I told her, if the dog doesn't add energy but becomes too much of a drain, I'll help care for the dog. I need one now. Maybe this is the pet step-parenting opportunity I need, too?
A tree shoots up nearly a hundred feet high, the trunk as wide as a driveway.
We enter a fascinating farm, belonging to Wilson Parcels, a minister, percussionist, life coach, counselor, and lover of seemingly every moment, and also a farm belonging to Jeannie Lamb-Parcels, his spouse, who started the farm as a dog rescue and adoption site and converted it into an ethical breeding facility, raising labs to improve the breed.
They had a pug for AJ, if she wanted it.
"Want to see Willie?" Wilson explained that Willie was a goat who loves to roam the farm, walked on leash.
While she visited with the pug, I went with Wilson for a tour of the farm. And on the farm I heard about a pig, ee yi ee yi oh. Their pig ran away one day, and this disturbed them because they loved their pig very much. But the pig is alive and well, still, neighbors reporting back about sightings and happy squealings coming from the area their pig chose to hide and dwell.
From pugs and pigs, Wilson told me about his goat. The goat used to be very antagonistic, butting anyone who reached out to pet it. The goat lived with the pig, and they were outsiders to the rest of the farm. They weren't interested in the dogs or other visitors. And they made sure the visitors and dogs weren't interested in them.
So, what happened? The goat I met, Willie, was extremely happy, friendly, willing to hook up to a leash. He even let me leash walk him around to various trees and tall grasses for his lunch.
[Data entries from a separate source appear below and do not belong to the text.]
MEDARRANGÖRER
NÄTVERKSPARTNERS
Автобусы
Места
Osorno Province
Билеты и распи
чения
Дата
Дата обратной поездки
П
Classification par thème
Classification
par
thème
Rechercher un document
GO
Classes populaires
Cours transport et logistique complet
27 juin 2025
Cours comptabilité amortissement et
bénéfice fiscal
Wilson explained a process of building trust with the goat, giving him love and good greens, while showing him the things which Wilson wanted from him, like submission to grooming and petting and walking on a leash. Together they reached an understanding.
Willie doesn't heel, but his relationship with Wilson is very healing.
AJ couldn't make up her mind about the dog, eventually deciding against it, for now. But I was amazed at Wilson's humor, joy in the moment, engagement with everything on his farm from the fruit trees to the feel of the goat's fur. Wilson was awake. Walking the goat, awakening the goat herder.
How much of my day is awake? How much of my day, instead, is butting heads with the goats like Willie (the way he used to be before Wilson loved him into a transformed pet)? And what did Wilson do to succeed in turning an outsider goat into an insider friend?
Willie was not a goat raised for milk, obviously, but he performed an important function on the farm, besides mowing the lawn. In a place where dogs are measured by their ability to conform to human standards and needs for companionship, this very wild spirit brings out the little boy in Wilson. Together they share a love of eating wild fruit and veggies, roaming the outdoors, and nudging one another appreciatively.
We had a goat, when I was a child, and it destroyed things and ate the clothesline, climbed on top of the car, butted a neighbor, etc. I never got to see the joy of it all. I just watched my Mom delight in the stories about how calamitous the situation was. With Wilson's laughter, I saw step by step how much life a little chaos brings to the play. An animal, with its willfulness and desires, shows us that side of ourselves. If all we do is "tame" it, we might actually make it an outsider. But if we love it and offer quid pro quo, we can leash train a goat, more or less, and learn to see life like a child again--or like a kid.